Die Botschaft der Reformation ist 500 Jahre alt – genau genommen sogar 2000 Jahre. Und gar nicht so leicht in einen einzigen Satz zu fassen. PR-Fachleute sagen, um eine Botschaft ans Volk zu bringen, braucht man die Zuspitzung. Wie bekommt man das hin: theologisch verantwortlich zu reden und gleichzeitig zuzuspitzen?
Wer zuspitzt, bringt die Sache auf den Punkt, ohne zu banalisieren. Wer zuspitzt, braucht den Mut, etwas klar zu benennen – in dem Bewusstsein, Einseitigkeit zu riskieren und doch den Kern zu treffen. Das ist in der Tat hoch anspruchsvoll. Und darin liegt im Blick auf die Bedeutung der Reformation große theologische Verantwortung. Alles, was wir sagen und tun, bleibt ein Versuch, dieser Verantwortung annähernd gerecht zu werden.
Die Botschaft der Reformation in einen einzigen Satz zu fassen halte ich für ebenso unmöglich, wie das Evangelium in einem einzigen Satz zu sagen. Deshalb eignen sich Glaubensaussagen weder für simple Schlagzeilen noch für plakative Balkenüberschriften. Das macht insbesondere die mediale Vermittlung unserer Botschaft zu einer besonderen Herausforderung. Wir brauchen theologische Redlichkeit und Sorgfalt, Echtheit des eigenen Glaubens und Zweifelns – und wache Sinne für die Welt und die Menschen um uns herum.

Wie ist das mit den Menschen, die nicht so ganz nah an der Kirche dran sind?
Manche von ihnen haben nach eigener Aussage im Zuge der Reformationsdekade und des Jubiläumsjahres neuen Zugang gefunden zu Fragen des persönlichen Glaubens und der christlichen Weltverantwortung.
Dazu haben auf ihre Weise wohl unter anderem auch die zahlreichen Ausstellungen beigetragen, die sich mit Martin Luther und anderen Reformatoren beschäftigten und deren Person und Leben und Theologie unter den verschiedensten Themenstellungen beleuchteten und mit der Gegenwart verknüpften.

Westfalen hat das Motto „Einfach frei“. Die EKD, die Evangelische Kirche in Deutschland, für die Sie als stellvertretende Ratsvorsitzende ja auch Verantwortung tragen, hört  Klagen, dass in Wittenberg der Reformationssommer nicht so gut gelaufen sei. Auch bei den „Kirchentagen auf dem Weg“ hielt sich der Erfolg in Grenzen. War das ein Flop?
Wir haben groß gedacht und mit vielen Ideen geplant. Das Ergebnis war ein attraktives Angebot. Im Blick auf die erwarteten Besucherzahlen haben wir uns verkalkuliert. Von Anfang an kamen viel zu große Zahlen ins Spiel. Gemessen daran war die Realität dann tatsächlich mancherorts enttäuschend. Die Menschen an verschiedene Orte der Reformation zu den „Kirchentagen auf dem Weg“ einzuladen, hat wohl eher zu Verwirrung geführt als zu der angestrebten Weitung des Blicks.
Das Ganze war in vieler Hinsicht ein mutiges und riskantes Experiment. Trotz manch selbstkritischer Einsicht im Nachhinein stehe ich dazu, dass wir es gewagt haben.

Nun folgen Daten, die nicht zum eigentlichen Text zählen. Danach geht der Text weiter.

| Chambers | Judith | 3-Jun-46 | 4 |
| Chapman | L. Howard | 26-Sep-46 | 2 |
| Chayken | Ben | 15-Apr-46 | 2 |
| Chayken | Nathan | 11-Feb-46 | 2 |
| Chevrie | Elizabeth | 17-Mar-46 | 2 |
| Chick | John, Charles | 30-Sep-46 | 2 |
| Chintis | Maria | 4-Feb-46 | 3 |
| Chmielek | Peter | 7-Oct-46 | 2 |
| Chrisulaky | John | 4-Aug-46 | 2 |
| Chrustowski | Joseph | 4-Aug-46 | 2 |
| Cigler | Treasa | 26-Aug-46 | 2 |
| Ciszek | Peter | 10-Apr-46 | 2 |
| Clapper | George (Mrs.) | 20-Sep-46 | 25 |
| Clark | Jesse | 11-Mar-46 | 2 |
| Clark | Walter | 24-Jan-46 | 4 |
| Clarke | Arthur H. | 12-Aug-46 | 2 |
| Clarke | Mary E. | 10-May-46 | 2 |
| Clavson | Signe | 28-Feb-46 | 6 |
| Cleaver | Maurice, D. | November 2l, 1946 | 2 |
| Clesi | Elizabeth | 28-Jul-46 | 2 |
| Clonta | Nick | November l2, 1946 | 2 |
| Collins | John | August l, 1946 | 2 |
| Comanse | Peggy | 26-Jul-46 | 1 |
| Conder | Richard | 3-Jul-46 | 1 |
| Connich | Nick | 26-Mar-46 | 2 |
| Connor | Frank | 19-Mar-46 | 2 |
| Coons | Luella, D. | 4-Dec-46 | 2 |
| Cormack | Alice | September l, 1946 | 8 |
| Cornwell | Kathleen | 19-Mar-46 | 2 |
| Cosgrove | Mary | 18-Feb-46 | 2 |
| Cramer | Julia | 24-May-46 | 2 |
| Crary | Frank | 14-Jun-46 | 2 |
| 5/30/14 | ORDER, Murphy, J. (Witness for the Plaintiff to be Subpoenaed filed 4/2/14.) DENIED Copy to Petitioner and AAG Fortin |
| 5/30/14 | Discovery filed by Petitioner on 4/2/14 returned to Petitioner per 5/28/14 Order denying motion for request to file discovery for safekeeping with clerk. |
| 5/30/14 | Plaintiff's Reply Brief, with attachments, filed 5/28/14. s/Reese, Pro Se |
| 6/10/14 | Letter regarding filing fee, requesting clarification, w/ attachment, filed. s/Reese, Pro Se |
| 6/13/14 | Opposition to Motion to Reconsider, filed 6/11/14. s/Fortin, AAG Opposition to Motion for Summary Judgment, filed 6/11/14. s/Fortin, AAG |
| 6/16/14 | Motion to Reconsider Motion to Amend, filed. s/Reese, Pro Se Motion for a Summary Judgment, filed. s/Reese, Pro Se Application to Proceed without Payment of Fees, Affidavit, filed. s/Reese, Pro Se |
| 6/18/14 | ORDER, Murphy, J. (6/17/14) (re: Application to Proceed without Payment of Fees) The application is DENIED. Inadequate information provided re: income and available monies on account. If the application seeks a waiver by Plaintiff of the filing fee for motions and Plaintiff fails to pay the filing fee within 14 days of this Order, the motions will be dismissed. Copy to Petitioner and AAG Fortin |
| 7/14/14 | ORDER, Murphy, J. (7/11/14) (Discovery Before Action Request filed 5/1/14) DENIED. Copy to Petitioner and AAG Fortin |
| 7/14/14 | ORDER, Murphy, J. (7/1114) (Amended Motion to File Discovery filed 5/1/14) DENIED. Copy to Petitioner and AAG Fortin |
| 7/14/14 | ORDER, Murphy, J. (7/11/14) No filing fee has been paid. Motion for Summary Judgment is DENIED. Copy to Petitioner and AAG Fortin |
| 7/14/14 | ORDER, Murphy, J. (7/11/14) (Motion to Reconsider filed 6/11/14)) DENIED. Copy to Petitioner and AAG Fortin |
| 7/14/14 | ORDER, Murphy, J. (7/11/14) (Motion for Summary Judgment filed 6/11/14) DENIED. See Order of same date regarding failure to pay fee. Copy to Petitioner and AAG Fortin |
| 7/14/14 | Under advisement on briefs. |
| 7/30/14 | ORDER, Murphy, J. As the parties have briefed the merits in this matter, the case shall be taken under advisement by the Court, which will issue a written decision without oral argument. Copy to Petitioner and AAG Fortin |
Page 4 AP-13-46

Welche Rolle spielen denn überhaupt Zahlen im kirchlichen Handeln?
Es gehört zu unserer nüchternen Verantwortung, auch die Zahlen im Blick zu behalten. Was wir im Namen des Evangeliums tun, will möglichst viele Menschen erreichen. Das gilt für die regelmäßigen Gottesdienste in unseren Gemeinden ebenso wie für eine einmalige Weltausstellung. Wenn kirchliche Angebote stark in Anspruch genommen werden, ist das Erleben für alle Verantwortlichen und Beteiligten in der Regel beflügelnd und ermutigend. Manchmal ist ein guter Besuch erforderlich, um die entstandenen Kosten zu decken.